> Passage to read
The middle of the decade brought the defining break. A five-month strike by the AMCU union across Anglo American Platinum, Impala and Lonmin, running from January to June 2014, idled mines producing close to 40 percent of global supply, yet platinum still averaged only about $1,385 that year as demand worries dominated. Then came the shock of 2015, when Volkswagen's diesel emissions scandal broke in September. The price collapsed to roughly $1,053 as the case cast a lasting shadow over diesel, the engine type most reliant on platinum catalysts. The slide continued to about $987 in 2016 as European cities announced diesel bans, then $948 in 2017, $880 in 2018, and $862 in 2019.

Why did Dieselgate and diesel's decline hurt platinum so much?

Platinum's fortunes are tied more tightly to diesel than to gasoline. Diesel catalytic converters historically favored platinum, so anything that undermined diesel undercut a core pillar of demand. Volkswagen's September 2015 admission that it had rigged emissions tests did exactly that. Consumer trust in diesel cracked, European regulators moved toward restrictions and outright city bans, and the diesel share of new car sales began a steady retreat. Each announced ban after 2016 reinforced the narrative that platinum's largest single end-use was in structural decline, keeping a lid on any recovery even as mine supply was repeatedly disrupted.

> Problem details
Continue the passage on platinum prices, starting right after its last sentence. The records have nothing to do with the passage on platinum prices.

> Stored data
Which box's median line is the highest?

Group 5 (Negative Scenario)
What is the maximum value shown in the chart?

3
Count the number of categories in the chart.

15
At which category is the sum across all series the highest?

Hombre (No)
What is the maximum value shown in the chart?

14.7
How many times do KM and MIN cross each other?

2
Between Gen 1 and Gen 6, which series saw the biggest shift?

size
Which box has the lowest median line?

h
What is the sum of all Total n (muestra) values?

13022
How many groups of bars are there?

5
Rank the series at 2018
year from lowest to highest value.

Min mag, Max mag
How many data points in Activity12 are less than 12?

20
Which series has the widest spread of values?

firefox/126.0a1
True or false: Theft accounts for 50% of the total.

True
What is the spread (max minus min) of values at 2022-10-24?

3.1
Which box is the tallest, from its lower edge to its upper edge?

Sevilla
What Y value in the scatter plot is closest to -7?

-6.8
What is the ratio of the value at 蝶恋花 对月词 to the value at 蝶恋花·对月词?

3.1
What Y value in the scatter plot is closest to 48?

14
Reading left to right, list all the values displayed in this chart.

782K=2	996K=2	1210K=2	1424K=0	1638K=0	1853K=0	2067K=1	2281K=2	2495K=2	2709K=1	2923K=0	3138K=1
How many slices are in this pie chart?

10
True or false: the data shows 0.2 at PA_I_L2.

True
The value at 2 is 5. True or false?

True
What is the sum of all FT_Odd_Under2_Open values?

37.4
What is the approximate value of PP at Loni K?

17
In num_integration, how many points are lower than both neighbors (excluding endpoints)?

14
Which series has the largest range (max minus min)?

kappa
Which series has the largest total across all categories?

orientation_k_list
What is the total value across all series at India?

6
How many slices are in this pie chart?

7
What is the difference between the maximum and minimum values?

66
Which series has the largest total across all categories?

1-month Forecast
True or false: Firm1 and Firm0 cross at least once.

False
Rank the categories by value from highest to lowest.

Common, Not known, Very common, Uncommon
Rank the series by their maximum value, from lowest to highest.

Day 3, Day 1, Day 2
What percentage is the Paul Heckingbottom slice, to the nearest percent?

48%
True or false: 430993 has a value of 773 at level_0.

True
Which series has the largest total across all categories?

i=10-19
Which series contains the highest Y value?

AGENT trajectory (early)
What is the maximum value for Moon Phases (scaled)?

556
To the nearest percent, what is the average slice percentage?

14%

> Answer to this exercise
Two further forces deepened the pain. Gasoline engines and, increasingly, hybrids favored palladium, and as automakers substituted toward palladium and buyers shifted away from diesel, platinum lost ground on both sides. Palladium's price overtook platinum's in 2017 and pulled far ahead thereafter, an unusual inversion that underscored how demand had migrated. On top of that, the accelerating narrative around battery electric vehicles from 2018 raised fears that catalytic demand for all platinum group metals would eventually shrink. The result was a decade that opened above $1,600 and ended below $900, with the annual average of about $1,249 masking a long, grinding descent driven by South African supply shocks early and a demand crisis late.

Platinum Price by Year in the 2010s

Platinum peaked near $1,721 in 2011, then declined almost every year, with the steepest single-year drop coming in 2015 as Dieselgate broke, before settling at $862 in 2019.

YearAvg Price (USD/oz)YoY Change
2010
Auto recovery; investment demand
$1,610+33.6%
2011
Commodity supercycle peak
$1,721+6.9%
2012
Marikana labor unrest in South Africa
$1,552-9.8%
2013$1,487-4.2%
2014
Strike at S.A. mines; slow recovery
$1,385-6.9%
2015
Dieselgate scandal hits platinum demand
$1,053-24.0%
2016
Diesel bans announced; demand falls
$987-6.3%
2017$948-4.0%
2018
EV adoption accelerates; platinum suffers
$880-7.2%
2019$862-2.0%

Click any year for that year's full breakdown, including the high, low, and close where daily data exists.

Frequently Asked Questions

What was the average platinum price during the 2010s?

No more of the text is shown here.